> Tasks for this exercise
a – In the passage on China's migrant workers, how long has Ben Schwall spent matching Western companies with Chinese manufacturers?
b – Continue the passage on China's migrant workers, starting right after its final sentence.

━━ Passage

China's army of migrant workers are smarter than ever, demanding higher pay and better conditions, armed with tough government labor laws.

Ben Schwall has ridden the wave of China's economic boom and now says the tide is turning.

"When I first came to China you had 200 people outside the factory gate trying to get in," he says. "People would ask favors -- 'can you get my cousin a job?' Now that's gone and I'm asking -- 'do you have a cousin who can come help me?"

Schwall is an old-style middle man. For two decades he's matched product-hungry Western companies with Chinese manufacturers.

It worked for him, and it worked for the buyer and the supplier. But it also left him branded a traitor: an American helping China steal American jobs.

It's a catch-cry that's making a comeback in this U.S. election year. Already anti-Chinese television commercials are playing to blue-collar fears.

Schwall says it is nonsense.

"China's not taking these jobs, the jobs have left... the question is where are they landing?" he says.

━━━━
━━ Given data

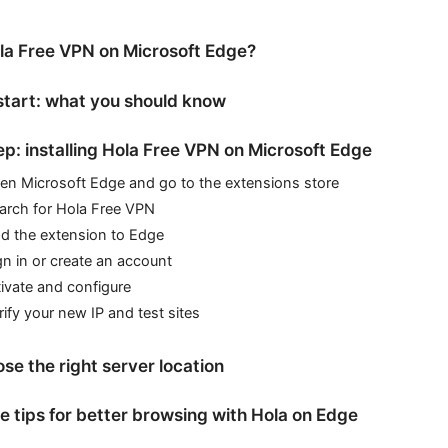
a Free VPN on Microsoft Edge?
start: what you should know
p: installing Hola Free VPN on Microsoft Edge
pen Microsoft Edge and go to the extensions store
earch for Hola Free VPN
dd the extension to Edge
gn in or create an account
ivate and configure
rify your new IP and test sites
se the right server location
 tips for better browsing with Hola on Edge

━━━━

> Answer section
a – Two decades.

b –
Yes, it is true those jobs landed in their millions in China, transforming mid-sized towns into booming cities.

China became the world's factory, running up breakneck economic growth.

But Schwall says that was another era. "Cheap China" is finished. Increased costs, he says, are just part of the equation. The nature of work in China is changing; out with the old dirty factory jobs and in with cleaner high-tech industries.

Yang Chunhong is feeling the brunt of these changes. He was once a factory worker himself. Now he is the boss and simply can't find enough staff.

The orders keep coming, he says, but who will fill them?

"The lack of workers will definitely have an impact on my business. We turned down many orders from our clients because we don't have enough workers to make these products. It definitely has a huge impact," he says.

While bosses may struggle, for now at least China's army of migrant workers is reaping the rewards.

Hu Yalan, 23, came here to Guangdong in southern China from her home province two years ago.

Her first job paid her RMB1700 a month, about $300.


Now she wants double that and is scouring Guangdong's busy job market to upgrade.
China's not taking these jobs, the jobs have left... the question is where are they landing?
Ben Schwall

"I think it's a matter of improving my ability," she says. There are big factories offering "good salary" and "job training," she says.

China is following a path chartered by the United States a generation ago. It is in transition. Old industries will fold as it enters a new era of higher paid, smarter work.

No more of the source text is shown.